Kurtuluş Savaşı'nın en kritik ve zorlu dönemlerinden biri olan Kütahya-Eskişehir Muharebeleri, Türk ordusunun stratejik geri çekilişi ve ardından toparlanarak Başkomutanlık Meydan Muharebesi'ne uzanan sürecin başlangıcıdır. Bu savaşlar, aynı zamanda Tekalif-i Milliye (Milli Yükümlülükler) Emirleri'nin yayınlanmasına vesile olmuş, tüm yurdu seferberliğe çağıran tarihi bir kararın alınmasını sağlamıştır.
1921 yılının Temmuz ayında, İnönü Muharebeleri'nde durdurulan Yunan ordusu, tüm gücüyle son bir taarruza hazırlanıyordu.
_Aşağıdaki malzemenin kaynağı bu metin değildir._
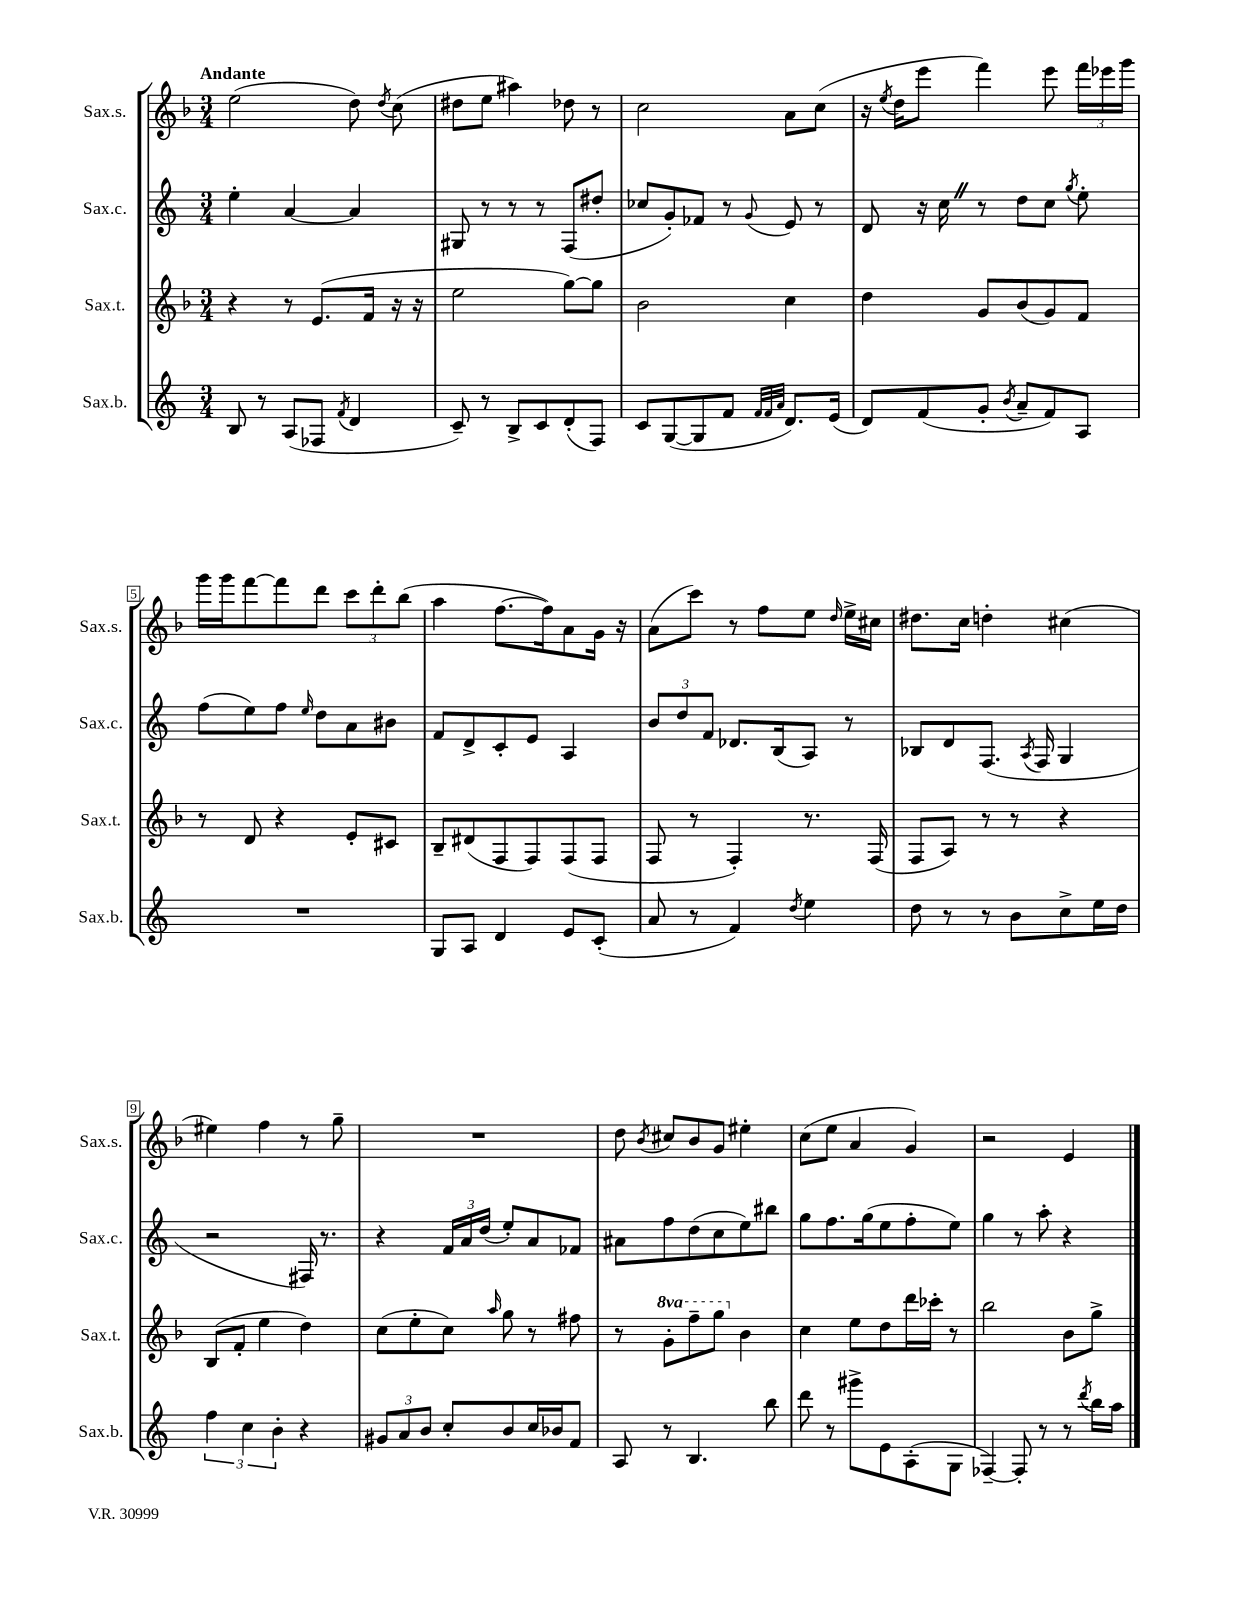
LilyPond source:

<<
\new StaffGroup <<
\new Staff = "s0" \with { instrumentName = "Sax.s." shortInstrumentName = "Sax.s." } {
    \clef treble \key f \major \numericTimeSignature \time 3/4 \tempo "Andante"
    \autoBeamOff e''2( d''8) \acciaccatura { d''8 } c''8( |
    dis''8[ e''8] ais''4) des''8 r8 |
    c''2 a'8[ c''8]( |
    r16 \acciaccatura { e''8 } d''16[ e'''8] f'''4) e'''8 \tuplet 3/2 { f'''16[ ees'''16 g'''16] } |
    g'''16[ g'''16 f'''8~ f'''8 d'''8] \tuplet 3/2 { c'''8[ d'''8-. bes''8]( } |
    a''4 f''8.[~ f''16) a'8 g'16] r16 |
    a'8[( c'''8]) r8 f''8[ e''8] \grace { d''16 } e''16[-> cis''16] |
    dis''8.[ c''16] d''4-. cis''4( |
    eis''4) f''4 r8 g''8-- |
    R2. |
    d''8 \acciaccatura { bes'8 } cis''8[ bes'8 g'8] eis''4-. |
    c''8[( e''8] a'4 g'4) |
    r2 e'4 \bar "|." |
}
\new Staff = "s1" \with { instrumentName = "Sax.c." shortInstrumentName = "Sax.c." } {
    \clef treble \key c \major \numericTimeSignature \time 3/4
    \autoBeamOff e''4-. a'4~ a'4 |
    gis8 r8 r8 r8 f8[( dis''8]-. |
    ces''8[ g'8-.) fes'8] r8 \appoggiatura { g'8 } e'8 r8 |
    d'8 r16 c''16 \once \override BreathingSign.text = \markup { \musicglyph "scripts.caesura.straight" } \breathe r8 d''8[ c''8] \acciaccatura { g''8 } e''8-. |
    f''8[( e''8) f''8] \grace { e''16 } d''8[ a'8 bis'8] |
    f'8[ d'8-> c'8-. e'8] a4 |
    \tuplet 3/2 { b'8[ d''8 f'8] } des'8.[ b16( a8]) r8 |
    bes8[ d'8 f8.]( \acciaccatura { a8 } f16 g4 |
    r2 fis16) r8. |
    r4 \tuplet 3/2 { f'16[ a'16 d''16]( } e''8[-.) a'8 fes'8] |
    ais'8[ f''8 d''8( c''8 e''8) bis''8] |
    g''8[ f''8. g''16( e''8 f''8-. e''8]) |
    g''4 r8 a''8-. r4 \bar "|." |
}
\new Staff = "s2" \with { instrumentName = "Sax.t." shortInstrumentName = "Sax.t." } {
    \clef treble \key f \major \numericTimeSignature \time 3/4 \set Staff.ottavationMarkups = #ottavation-simple-ordinals
    \autoBeamOff r4 r8 e'8.[( f'16] r16 r16 |
    e''2 g''8[~) g''8] |
    bes'2 c''4 |
    d''4 g'8[ bes'8( g'8) f'8] |
    r8 d'8 r4 e'8[-. cis'8] |
    bes8[-- dis'8( f8 f8) f8( f8] |
    f8 r8 f4-.) r8. f16( |
    f8[ a8]) r8 r8 r4 |
    bes8[( f'8]-. e''4 d''4) |
    c''8[( e''8-. c''8]) \grace { a''16 } g''8 r8 fis''8 |
    r8 \ottava #1 g''8[-. f'''8-- g'''8] \ottava #0 bes'4 |
    c''4 e''8[ d''8 d'''16 ces'''16]-. r8 |
    bes''2 bes'8[ g''8]-> \bar "|." |
}
\new Staff = "s3" \with { instrumentName = "Sax.b." shortInstrumentName = "Sax.b." } {
    \clef treble \key c \major \numericTimeSignature \time 3/4
    \autoBeamOff b8 r8 a8[( fes8] \acciaccatura { f'8 } d'4 |
    c'8--) r8 b8[-> c'8 d'8-.( f8]) |
    c'8[ g8~( g8 f'8] \grace { f'32[ f'32 a'32] } d'8.[) e'16]( |
    d'8[) f'8( g'8]-. \acciaccatura { b'8 } a'8[-- f'8) a8] |
    R2. |
    g8[ a8] d'4 e'8[ c'8]-.( |
    a'8 r8 f'4) \acciaccatura { d''8 } e''4 |
    d''8 r8 r8 b'8[ c''8-> e''16 d''16] |
    \tuplet 3/2 { f''4 c''4 b'4-. } r4 |
    \tuplet 3/2 { gis'8[ a'8 b'8] } c''8[-. b'8 c''16 bes'16 f'8] |
    a8 r8 b4. b''8 |
    d'''8 r8 gis'''8[-> e'8 a8-.( g8] |
    fes4~--) fes8-. r8 r8 \acciaccatura { d'''8 } b''16[ a''16] \bar "|." |
}
>>
>>
\layout { \context { \Score \override BarNumber.stencil = #(make-stencil-boxer 0.1 0.3 ly:text-interface::print) } }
Hedefleri, Türk ordusunun ana kuvvetlerini yok edip Ankara'yı ele geçirmekti. Türk ordusu ise henüz sayıca ve teçhizatça yetersizdi.
Ordunun ihtiyaçlarını karşılamak ve Sakarya'da savunmayı güçlendirmek için Mustafa Kemal Paşa, Başkomutan sıfatıyla olağanüstü yetkiler aldı. Bu yetkiyle, 10 maddelik Tekalif-i Milliye Emirleri'ni yayınladı. Emirler, tam bir topyekûn seferberlik ilanıydı.
Tekalif-i Milliye Emirleri, savaşın kaderini değiştiren bir adımdı. Kısa sürede toplanan malzemeler, Sakarya'da toparlanan orduyu güçlendirdi. Halkın her kesiminden büyük bir fedakarlıkla desteklenen bu seferberlik, 22 gün 22 gece süren Sakarya Meydan Muharebesi'nin (23 Ağustos-13 Eylül 1921) kazanılmasında hayati rol oynadı. Bu zaferin ardından TBMM, Mustafa Kemal Paşa'ya "Gazi" unvanı ve "Mareşal" rütbesi verdi.
Sonuç olarak, Kütahya-Eskişehir Savaşları ve onun doğurduğu Tekalif-i Milliye Emirleri, Kurtuluş Savaşı'nın en zor anında, milletin kendi kaderine nasıl sahip çıktığının ve lideriyle nasıl kenetlendiğinin en çarpıcı örneklerindendir. Stratejik bir geri çekiliş, tüm ulusu harekete geçiren bir seferberliğe ve nihayetinde tarihi bir zafere dönüşmüştür.